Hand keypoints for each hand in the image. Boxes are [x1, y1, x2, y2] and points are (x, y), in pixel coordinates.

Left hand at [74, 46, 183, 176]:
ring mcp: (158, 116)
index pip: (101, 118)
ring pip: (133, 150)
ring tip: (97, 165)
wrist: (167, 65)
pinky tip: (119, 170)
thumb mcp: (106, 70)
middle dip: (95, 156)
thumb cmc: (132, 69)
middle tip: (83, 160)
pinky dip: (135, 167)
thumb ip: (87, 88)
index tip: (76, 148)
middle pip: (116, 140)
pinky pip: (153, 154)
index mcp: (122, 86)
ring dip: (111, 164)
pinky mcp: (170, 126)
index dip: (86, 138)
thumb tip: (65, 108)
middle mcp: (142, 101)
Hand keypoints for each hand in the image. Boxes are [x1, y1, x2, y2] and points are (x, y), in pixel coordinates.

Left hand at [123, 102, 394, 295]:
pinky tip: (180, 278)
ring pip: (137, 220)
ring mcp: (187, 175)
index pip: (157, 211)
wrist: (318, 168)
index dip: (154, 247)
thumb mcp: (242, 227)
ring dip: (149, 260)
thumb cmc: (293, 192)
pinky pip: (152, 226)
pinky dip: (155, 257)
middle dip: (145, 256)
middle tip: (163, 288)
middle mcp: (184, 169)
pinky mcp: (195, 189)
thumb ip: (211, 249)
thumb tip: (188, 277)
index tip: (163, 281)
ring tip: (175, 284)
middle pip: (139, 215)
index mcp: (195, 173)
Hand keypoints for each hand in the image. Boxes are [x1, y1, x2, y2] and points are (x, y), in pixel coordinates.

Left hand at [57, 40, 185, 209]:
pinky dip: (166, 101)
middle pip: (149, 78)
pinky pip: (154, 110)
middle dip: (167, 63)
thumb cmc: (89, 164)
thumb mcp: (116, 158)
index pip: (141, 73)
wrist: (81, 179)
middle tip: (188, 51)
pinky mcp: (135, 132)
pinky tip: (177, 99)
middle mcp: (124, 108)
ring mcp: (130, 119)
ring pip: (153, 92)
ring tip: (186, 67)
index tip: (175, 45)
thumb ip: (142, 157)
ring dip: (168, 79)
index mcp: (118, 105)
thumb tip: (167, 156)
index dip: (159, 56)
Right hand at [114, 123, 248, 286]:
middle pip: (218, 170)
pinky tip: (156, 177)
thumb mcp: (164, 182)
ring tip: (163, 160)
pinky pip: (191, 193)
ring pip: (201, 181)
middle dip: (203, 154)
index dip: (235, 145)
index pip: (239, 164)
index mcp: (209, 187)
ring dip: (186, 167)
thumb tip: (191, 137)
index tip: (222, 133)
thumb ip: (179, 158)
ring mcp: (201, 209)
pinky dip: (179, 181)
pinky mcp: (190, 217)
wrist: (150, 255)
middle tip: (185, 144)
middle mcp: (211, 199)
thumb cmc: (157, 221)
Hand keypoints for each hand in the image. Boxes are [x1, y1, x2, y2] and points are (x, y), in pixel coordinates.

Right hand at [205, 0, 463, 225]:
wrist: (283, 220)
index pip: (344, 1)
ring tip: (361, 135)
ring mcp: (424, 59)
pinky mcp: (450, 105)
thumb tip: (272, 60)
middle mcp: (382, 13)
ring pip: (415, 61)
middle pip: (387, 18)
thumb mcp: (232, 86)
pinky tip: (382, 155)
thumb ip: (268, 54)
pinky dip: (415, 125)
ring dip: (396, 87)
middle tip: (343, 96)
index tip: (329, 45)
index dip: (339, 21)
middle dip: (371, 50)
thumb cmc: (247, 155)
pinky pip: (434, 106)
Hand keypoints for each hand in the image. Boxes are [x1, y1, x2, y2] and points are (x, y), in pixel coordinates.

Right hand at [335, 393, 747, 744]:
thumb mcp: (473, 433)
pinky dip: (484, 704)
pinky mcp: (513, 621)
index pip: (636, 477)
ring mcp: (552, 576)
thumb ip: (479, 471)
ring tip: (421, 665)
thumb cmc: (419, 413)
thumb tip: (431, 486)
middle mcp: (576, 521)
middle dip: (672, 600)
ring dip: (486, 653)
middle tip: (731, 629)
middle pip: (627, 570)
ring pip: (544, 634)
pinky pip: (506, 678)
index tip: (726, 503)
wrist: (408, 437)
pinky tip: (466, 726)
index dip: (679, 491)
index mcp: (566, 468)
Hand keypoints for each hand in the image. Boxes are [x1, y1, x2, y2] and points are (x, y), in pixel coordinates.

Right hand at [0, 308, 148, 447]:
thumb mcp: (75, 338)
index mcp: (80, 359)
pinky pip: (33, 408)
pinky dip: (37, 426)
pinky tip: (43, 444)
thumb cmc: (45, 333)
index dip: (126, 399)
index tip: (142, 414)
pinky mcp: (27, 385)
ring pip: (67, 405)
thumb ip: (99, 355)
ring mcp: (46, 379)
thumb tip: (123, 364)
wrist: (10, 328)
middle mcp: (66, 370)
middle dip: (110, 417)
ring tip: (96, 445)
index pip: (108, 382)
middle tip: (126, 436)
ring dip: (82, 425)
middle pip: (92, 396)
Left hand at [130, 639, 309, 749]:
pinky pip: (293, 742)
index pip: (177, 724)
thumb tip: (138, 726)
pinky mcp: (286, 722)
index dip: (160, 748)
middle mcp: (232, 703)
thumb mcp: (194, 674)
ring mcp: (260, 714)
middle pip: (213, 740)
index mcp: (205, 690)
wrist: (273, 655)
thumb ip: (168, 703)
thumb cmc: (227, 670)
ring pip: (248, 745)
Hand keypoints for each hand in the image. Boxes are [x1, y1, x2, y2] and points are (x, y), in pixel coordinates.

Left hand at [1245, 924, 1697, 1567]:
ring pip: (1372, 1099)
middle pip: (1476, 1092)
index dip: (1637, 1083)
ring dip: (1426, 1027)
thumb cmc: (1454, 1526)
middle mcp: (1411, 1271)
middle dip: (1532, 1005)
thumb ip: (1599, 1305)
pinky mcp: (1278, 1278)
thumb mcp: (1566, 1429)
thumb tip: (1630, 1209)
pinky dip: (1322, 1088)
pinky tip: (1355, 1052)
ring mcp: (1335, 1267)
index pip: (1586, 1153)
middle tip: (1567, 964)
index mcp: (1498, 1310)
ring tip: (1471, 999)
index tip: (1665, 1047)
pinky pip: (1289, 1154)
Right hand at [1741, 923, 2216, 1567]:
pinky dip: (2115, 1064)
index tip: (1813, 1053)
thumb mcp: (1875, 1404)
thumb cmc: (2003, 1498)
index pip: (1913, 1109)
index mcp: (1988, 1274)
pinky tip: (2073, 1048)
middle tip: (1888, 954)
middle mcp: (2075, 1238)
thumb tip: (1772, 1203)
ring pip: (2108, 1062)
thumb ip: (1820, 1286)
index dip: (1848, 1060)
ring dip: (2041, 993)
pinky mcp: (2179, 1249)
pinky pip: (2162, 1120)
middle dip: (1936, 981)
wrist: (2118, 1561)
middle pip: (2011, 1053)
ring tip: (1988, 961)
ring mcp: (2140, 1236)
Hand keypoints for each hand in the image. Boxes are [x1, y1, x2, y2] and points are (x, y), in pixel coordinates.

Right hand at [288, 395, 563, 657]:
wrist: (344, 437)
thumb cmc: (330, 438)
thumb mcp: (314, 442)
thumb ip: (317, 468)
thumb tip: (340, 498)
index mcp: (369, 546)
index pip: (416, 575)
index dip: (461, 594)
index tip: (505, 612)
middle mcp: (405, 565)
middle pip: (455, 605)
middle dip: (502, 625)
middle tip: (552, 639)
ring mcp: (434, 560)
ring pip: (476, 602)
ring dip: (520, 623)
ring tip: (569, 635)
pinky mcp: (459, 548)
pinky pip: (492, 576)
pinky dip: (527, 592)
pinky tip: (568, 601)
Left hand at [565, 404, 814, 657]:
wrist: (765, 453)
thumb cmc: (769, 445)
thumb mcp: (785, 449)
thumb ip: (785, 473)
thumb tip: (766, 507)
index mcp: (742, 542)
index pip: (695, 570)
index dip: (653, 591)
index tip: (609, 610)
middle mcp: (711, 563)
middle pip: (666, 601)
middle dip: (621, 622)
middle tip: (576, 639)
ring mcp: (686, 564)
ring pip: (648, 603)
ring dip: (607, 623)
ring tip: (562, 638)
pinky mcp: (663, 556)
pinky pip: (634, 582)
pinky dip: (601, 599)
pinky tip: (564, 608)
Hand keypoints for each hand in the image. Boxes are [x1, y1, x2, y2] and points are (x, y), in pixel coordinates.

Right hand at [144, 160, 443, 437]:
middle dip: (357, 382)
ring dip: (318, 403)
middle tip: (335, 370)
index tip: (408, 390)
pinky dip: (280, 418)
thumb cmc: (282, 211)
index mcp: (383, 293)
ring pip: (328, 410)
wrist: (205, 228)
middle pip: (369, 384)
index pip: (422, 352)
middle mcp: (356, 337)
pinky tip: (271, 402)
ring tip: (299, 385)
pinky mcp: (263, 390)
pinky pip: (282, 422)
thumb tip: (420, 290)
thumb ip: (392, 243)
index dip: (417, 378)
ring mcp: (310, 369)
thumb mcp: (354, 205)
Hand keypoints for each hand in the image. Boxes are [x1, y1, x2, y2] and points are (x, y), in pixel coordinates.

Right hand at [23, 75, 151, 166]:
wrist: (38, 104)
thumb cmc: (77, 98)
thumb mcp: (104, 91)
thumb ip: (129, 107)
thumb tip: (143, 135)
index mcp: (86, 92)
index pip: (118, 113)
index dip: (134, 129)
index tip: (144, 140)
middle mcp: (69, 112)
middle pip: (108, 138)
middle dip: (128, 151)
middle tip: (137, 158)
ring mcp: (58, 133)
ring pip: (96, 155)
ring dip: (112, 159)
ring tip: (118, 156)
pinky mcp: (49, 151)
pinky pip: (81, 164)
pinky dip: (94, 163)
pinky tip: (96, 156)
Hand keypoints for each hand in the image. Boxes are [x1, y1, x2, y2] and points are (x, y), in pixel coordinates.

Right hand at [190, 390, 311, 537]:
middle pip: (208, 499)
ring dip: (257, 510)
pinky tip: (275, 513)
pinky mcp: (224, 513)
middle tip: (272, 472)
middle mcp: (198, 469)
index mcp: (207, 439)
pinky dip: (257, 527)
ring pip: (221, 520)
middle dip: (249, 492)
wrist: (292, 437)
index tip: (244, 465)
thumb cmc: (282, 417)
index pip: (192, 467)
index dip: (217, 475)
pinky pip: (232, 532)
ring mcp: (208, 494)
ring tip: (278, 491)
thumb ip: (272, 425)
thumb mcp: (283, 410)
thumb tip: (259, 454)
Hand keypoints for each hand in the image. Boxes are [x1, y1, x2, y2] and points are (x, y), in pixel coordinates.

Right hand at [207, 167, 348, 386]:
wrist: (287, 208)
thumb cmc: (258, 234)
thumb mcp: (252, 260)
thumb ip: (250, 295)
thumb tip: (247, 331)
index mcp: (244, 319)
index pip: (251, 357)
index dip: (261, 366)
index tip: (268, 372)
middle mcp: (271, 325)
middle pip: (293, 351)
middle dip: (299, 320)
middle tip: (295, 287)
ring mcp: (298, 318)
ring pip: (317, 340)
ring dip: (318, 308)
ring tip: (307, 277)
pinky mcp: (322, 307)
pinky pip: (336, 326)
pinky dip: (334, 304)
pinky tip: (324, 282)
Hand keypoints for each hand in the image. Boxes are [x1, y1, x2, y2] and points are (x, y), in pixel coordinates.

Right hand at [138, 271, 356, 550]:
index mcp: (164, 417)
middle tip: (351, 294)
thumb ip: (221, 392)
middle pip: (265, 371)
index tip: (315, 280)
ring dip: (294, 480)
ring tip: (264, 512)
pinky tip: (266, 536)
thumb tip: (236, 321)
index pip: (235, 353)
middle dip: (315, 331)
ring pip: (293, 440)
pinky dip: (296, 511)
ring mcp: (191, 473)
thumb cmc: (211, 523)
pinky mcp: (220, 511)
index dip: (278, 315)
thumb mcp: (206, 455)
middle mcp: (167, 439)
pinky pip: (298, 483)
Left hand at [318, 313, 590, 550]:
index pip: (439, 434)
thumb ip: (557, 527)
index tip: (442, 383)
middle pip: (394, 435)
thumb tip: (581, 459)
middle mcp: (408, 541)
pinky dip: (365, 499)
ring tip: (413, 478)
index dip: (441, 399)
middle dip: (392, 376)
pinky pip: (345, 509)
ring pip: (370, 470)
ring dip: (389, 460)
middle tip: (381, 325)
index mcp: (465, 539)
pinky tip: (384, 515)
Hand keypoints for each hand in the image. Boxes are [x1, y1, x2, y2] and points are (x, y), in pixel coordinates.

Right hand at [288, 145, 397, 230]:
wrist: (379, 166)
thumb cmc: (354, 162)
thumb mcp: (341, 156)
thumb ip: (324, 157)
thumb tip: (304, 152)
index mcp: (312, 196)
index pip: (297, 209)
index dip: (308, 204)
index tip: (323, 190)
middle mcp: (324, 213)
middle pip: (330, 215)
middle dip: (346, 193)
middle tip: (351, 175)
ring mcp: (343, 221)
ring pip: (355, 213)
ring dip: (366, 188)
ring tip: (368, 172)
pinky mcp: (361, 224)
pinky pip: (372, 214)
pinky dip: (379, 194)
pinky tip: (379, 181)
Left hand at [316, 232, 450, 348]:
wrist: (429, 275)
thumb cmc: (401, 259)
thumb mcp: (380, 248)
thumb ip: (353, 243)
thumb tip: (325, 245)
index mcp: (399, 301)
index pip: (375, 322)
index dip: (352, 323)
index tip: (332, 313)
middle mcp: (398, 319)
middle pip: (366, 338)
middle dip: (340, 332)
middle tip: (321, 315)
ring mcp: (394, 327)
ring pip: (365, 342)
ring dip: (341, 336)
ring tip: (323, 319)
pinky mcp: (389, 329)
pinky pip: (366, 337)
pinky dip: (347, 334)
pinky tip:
★ ★ ★ ★ ★
**EXERCISE:** Using the records above, copy every line that has the word "Left" in it.

**WRITTEN RESPONSE:**
Left hand at [74, 46, 183, 176]:
Left hand at [123, 102, 394, 295]:
Left hand at [57, 40, 185, 209]:
Left hand at [130, 639, 309, 749]:
Left hand at [1245, 924, 1697, 1567]:
Left hand at [565, 404, 814, 657]:
Left hand at [318, 313, 590, 550]:
Left hand at [316, 232, 450, 348]:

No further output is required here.